§ Textauszug:
..........
SAARBRÜCKEN – Die Chancen stehen gut, dass die Piratenpartei am Sonntag neu in den Saar-Landtag gewählt wird. Ihre Spitzenkandidatin ist gerade einmal 22 Jahre alt.

Die Piraten wollen am Sonntag im Saarland in den Landtag gewählt werden.

Die Piraten wollen am Sonntag im Saarland in den Landtag gewählt werden.

22 Jahre ist sie alt und hat es bereits vor zwei Jahren an die Spitze ihrer Partei im Saarland geschafft: Jasmin Maurer, Landesvorsitzende der Piratenpartei. Was bei CDU und SPD ungefähr so wahrscheinlich ist, wie einmal im Leben Bundeskanzler zu werden, bedeutet bei den Piraten zwar eine steile, aber machbare Karriere. Zu unerfahren? Diesen Vorwurf bügelt Jasmin Maurer leicht weg: «Ich sehe mein Alter nicht als Nachteil. Es gibt im Land viele junge Menschen. Ich kann mich eher in ihre Belange hineindenken.»

Derzeit erlebt die gelernte IT-Kauffrau einen Frühling, der für sie einige Herausforderungen mehr bietet als sie noch zu Neujahr erwartet haben dürfte. Nach der überraschenden Auflösung der Jamaika-Koalition (CDU, FDP und Grüne) Anfang Januar wählen die Saarländer am Sonntag vorzeitig ihren Landtag neu. «Die Wahlen kamen für uns überraschend. Wir hatten erst für 2014 damit gerechnet», erzählt Jasmin Maurer. Schnell wurden Plakate gedruckt, ein Treffen einberufen, um das Wahlprogramm «basisdemokratisch» zu erarbeiten, Kreisverbände ins Leben gerufen. Erst am vorvergangenen Wochenende brachten die Politik-Newcomer ihr Wahlprogramm auf Papier – 14 Tage vor der Abstimmung im Nachbar-Bundesland.
..........
§ Arbeitsauftrag:
Welchen Beruf hat Jasmin Maurer laut dem Textauszug über die Piratenpartei im Saarland erlernt?

§ Material:
..........
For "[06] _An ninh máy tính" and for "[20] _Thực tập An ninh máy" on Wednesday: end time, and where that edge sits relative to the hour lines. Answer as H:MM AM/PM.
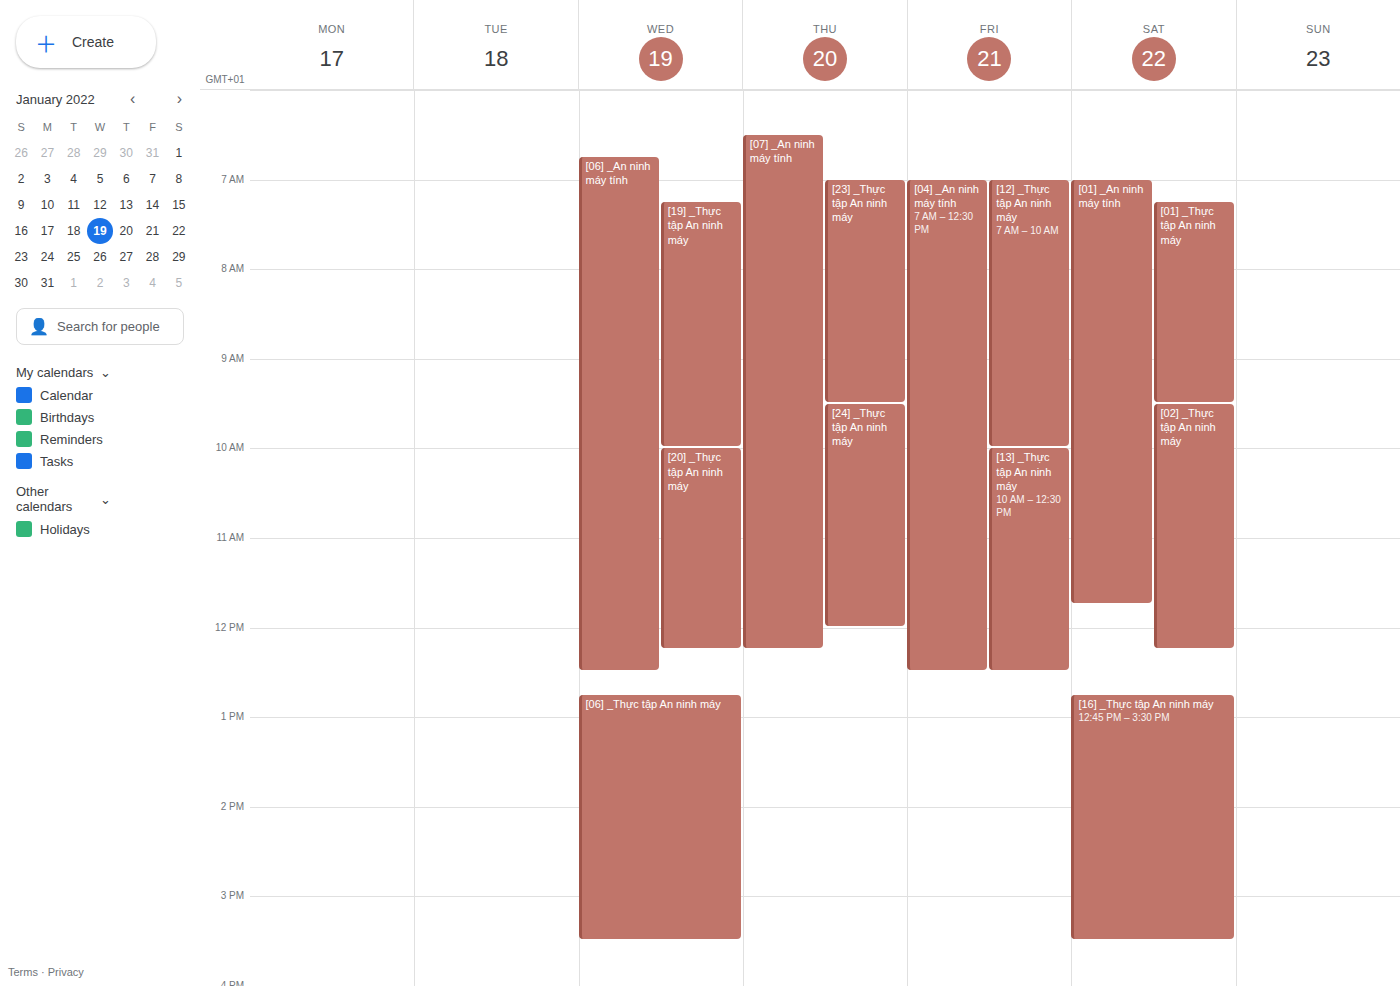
..........
§ Lösung:
Sie ist gelernte IT-Kauffrau.